PolhukamSatpol PP Aceh Utara Bantah Anggotanya Ambil Rokok dari Pedagang Saat Razia

Satpol PP Aceh Utara Bantah Anggotanya Ambil Rokok dari Pedagang Saat Razia

LHOKSUKON– Satuan Polisi Pamong Praja dan Wilayatul Hisbah (Satpol PP& WH) Kabupaten Aceh Utara, Provinsi Aceh membantah dua anggotanya mengambil rokok pedagang dalam razia di Keude Krueng Geukuh, Kecamatan Dewantara, Kabupaten Aceh Utara, 10 Agustus 2026 lalu.

Sekretaris Satpol PP&WH Kabupaten Aceh Utara, Abdullah dihubungi Jumat (14/8/2026), menyebutkan kedua personel yang terlihat dalam video itu telah diperiksa secara intensif.

“Hasilnya mereka tidak terbukti mengambil rokok itu. Mereka T dan M tidak terbukti mengambil rokok saat razia di pedagang itu. kita juga sudah periksa seluruh barang buktinya. Hasilnya sesuai dan lengkap. Semua tersimpan di Bea Cukai Lhokseumawe,” kata Abdullah.

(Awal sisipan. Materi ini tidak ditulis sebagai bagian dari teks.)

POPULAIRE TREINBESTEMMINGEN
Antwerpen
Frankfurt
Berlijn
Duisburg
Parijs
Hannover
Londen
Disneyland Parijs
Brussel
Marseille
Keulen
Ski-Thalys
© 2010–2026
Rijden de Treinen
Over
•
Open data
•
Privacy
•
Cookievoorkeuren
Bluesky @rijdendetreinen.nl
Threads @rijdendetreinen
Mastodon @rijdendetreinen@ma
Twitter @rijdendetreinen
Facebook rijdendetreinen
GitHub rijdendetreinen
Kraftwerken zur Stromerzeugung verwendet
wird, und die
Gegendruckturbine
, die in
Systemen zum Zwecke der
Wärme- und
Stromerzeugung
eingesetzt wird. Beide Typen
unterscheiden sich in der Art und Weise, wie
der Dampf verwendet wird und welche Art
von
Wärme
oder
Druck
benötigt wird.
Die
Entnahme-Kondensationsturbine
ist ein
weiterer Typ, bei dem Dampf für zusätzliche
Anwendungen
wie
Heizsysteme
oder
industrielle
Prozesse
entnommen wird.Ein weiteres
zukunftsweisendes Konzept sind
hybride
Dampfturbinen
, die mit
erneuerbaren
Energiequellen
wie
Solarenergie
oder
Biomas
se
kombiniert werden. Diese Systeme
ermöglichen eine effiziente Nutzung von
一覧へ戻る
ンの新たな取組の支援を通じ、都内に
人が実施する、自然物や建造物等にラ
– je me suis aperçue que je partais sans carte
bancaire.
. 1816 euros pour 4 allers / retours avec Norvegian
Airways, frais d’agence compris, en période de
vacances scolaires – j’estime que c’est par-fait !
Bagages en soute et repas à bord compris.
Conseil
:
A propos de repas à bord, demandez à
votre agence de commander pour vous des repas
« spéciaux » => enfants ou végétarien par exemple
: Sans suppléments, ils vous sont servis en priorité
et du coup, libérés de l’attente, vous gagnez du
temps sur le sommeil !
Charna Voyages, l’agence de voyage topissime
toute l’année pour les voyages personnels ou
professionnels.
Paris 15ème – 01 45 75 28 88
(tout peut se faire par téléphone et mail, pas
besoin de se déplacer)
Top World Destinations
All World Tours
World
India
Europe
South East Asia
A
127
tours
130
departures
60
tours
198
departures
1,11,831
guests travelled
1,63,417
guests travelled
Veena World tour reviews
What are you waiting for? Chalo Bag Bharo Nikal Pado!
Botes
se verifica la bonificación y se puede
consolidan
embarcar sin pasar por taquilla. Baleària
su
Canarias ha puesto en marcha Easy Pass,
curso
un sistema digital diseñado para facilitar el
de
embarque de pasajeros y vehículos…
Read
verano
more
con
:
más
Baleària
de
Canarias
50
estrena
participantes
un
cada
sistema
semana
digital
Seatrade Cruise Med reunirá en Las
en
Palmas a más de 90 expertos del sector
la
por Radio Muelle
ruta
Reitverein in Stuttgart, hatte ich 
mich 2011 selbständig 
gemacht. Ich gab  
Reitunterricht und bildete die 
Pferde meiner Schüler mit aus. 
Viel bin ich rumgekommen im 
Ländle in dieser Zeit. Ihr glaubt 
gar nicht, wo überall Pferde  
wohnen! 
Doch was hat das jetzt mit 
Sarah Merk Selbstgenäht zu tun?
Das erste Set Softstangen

Dia menyebutkan, tim Bea Cukai dan Polres Lhokseumawe juga telah menghitung ulang jumlah barang bukti yang disita. Dalam video viral itu terlihat rokok warna biru. Dalam barang bukti jumlahnya lengkap sesuai berita acara yang ditandatangani oleh pemilik toko. “Jumlahnya lima bungkus,” katanya.

Soal sanksi, sambung Abdullah, mereka tidak dikenakan sanksi Aparatur Sipil Negara (ASN). Namun, mereka dikenakan sanksi etika Satpol PP & WH Aceh Utara. Sanksi bisa berupa pembinaan. Namun jenis sanksi yang akan diberikan dikembalikan ke pimpinan kantor itu.

“Nanti pimpinan yang akan jatuhkan sanksinya etiknya apa. Penyebabnya karena menimbulkan kegaduhan,” katanya.

Dia berharap masyarakat tidak mempercayai serta merta video yang beredar di media sosial. Faktanya hasil pemeriksaan tidak seperti video yang beredar. Dia pun telah menegur dua personel Satpol PP itu.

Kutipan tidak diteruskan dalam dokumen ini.